ひまわり信託ニュース
2015年1月26日 | 信託でなくてはできないこと 「後継ぎ遺贈」とは 続4
信託でなくてはできないこと 「後継ぎ遺贈」とは 続4
後継ぎ遺贈型受益者連続信託の注意点 その1
これから何回かに分けて,後継ぎ遺贈型受益者連続信託の注意点について述べていこうと思います。
とりあえず目次です。
1 状況の変化を見落とすな
2 「受託者」はどうするか
3 相続税の課税関係
4 「負担付遺贈」は使えるか
では,参ります。
1 状況の変化を見落とすな
・・・相続問題を扱う上での状況変化への目配りとは
花子さんは終生自宅に住めて,その後はタカシさんに。
信託を使えば驚くほど上手くいく。
じゃあ,早速そういう信託契約をするか・・・
しかし,現実はそんなに簡単ではありません。
「成年後見を知ってほしい」「『後見』を知らない遺言の怖さ」のエントリでも触れましたが,お年を召した方の状況は刻々変化します。

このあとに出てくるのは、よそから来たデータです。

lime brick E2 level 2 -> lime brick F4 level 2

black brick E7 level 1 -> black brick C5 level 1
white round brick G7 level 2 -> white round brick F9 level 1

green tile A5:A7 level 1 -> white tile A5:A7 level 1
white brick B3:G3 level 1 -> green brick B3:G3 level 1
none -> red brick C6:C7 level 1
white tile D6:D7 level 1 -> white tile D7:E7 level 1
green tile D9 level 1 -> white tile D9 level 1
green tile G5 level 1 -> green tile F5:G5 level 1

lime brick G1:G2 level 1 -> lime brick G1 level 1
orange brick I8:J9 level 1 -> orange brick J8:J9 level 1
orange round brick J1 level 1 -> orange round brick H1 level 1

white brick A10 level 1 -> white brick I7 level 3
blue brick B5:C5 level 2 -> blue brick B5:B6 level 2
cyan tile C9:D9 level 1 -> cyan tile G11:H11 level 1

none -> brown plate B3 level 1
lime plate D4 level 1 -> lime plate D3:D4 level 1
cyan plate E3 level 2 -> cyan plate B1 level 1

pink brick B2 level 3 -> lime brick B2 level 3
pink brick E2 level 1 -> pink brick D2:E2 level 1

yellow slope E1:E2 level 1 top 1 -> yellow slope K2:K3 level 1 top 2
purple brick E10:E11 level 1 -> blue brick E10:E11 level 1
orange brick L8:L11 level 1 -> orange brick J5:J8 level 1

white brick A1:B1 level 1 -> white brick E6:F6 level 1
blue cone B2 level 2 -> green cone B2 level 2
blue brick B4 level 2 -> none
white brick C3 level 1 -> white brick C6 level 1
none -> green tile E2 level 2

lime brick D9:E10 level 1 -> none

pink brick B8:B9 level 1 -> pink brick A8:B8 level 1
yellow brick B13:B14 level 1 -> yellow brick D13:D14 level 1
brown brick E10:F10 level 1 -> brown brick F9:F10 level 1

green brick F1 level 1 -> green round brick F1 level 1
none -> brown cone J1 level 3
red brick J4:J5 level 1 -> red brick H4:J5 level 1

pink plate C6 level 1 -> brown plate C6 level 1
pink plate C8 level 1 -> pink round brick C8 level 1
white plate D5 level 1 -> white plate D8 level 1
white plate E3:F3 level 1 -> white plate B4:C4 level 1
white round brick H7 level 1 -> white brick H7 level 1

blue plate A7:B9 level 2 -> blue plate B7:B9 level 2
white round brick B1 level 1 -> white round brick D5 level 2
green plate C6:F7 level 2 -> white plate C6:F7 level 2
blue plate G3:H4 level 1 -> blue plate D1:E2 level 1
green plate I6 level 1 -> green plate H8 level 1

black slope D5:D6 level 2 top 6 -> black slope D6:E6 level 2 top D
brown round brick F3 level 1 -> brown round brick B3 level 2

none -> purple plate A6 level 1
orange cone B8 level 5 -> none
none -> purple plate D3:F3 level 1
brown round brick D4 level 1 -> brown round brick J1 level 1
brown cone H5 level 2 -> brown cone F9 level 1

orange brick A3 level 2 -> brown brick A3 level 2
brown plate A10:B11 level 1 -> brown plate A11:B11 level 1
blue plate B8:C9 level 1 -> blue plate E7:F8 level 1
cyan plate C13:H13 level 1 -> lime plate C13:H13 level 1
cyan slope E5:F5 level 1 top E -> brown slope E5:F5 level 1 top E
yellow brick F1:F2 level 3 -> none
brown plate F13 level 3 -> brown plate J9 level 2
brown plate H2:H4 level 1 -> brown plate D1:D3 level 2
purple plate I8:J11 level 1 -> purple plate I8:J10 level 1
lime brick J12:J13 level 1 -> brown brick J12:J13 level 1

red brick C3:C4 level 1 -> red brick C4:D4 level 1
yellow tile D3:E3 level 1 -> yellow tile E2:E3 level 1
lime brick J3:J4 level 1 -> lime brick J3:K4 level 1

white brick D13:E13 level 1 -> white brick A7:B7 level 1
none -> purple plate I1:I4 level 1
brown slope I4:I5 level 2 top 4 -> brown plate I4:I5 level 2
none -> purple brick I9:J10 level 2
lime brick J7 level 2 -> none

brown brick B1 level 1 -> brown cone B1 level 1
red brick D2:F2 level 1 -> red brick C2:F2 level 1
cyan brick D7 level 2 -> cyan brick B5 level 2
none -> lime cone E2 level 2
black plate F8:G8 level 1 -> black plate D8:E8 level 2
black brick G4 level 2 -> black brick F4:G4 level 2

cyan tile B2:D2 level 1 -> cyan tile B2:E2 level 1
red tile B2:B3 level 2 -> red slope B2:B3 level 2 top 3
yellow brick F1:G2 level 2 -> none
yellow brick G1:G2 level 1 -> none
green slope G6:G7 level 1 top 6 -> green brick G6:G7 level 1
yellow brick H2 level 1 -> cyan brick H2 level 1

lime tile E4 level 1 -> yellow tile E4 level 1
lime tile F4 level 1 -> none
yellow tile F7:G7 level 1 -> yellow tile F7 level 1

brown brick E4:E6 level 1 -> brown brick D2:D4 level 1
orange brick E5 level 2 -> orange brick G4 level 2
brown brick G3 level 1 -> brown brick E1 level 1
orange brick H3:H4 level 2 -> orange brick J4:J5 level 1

太郎さんは十分な厚生年金があり,太郎さんが他界したあと花子さんも遺族年金で暮らしはなんとかなっていたとします。
しかし,タカシさんの遺留分のために預金は渡してしまって,手許にまとまったお金がない。
そこで花子さんが,ご自宅では暮らせないような,要介護の状態になってしまったらどうしましょう。
花子さんの「受益権」は自宅に住むだけ。
受託者は住まわせる以上のことはできない。
特別養護老人ホームなんて何百人待ちでいつになったら入れるか分からない。
有料老人ホームもいろいろな選択肢は増えたが,当初入居金なしで,毎月の年金だけで入れるところはそうそうない・・・
こういう事態を考えると,いざというときにはタカシさんには済まないが,場合によっては自宅を売ることもあるような信託にしておく必要もあるかも知れない。
それ以前に,タカシさんに渡した預金の額が妥当だったのか,タカシさんに花子さんの老後のことも相談して,ほどよい線引きをしておいたほうがよかったのではないか・・・
いろいろ悔やまれることが出てきます。
これは,「将来の変化」ということについて,よく考えずに「信託」というイメージに飛びついてしまったことが原因です。
信託だから何でも解決してくれるわけではありません。
いろいろな変化を見据えた,冷静な配慮が必要ですし,難しい問題については太郎さんがあらかじめ決断しておく(花子さんの老後の安泰を最優先するのか,ガマンしてもらうのか,など)ことが必要なのです。
信託は,物事を解決する器に過ぎません。
かつてないことを実現できる器ですが,それを使いこなす温かいハートと,冷静な頭脳が必要なのです。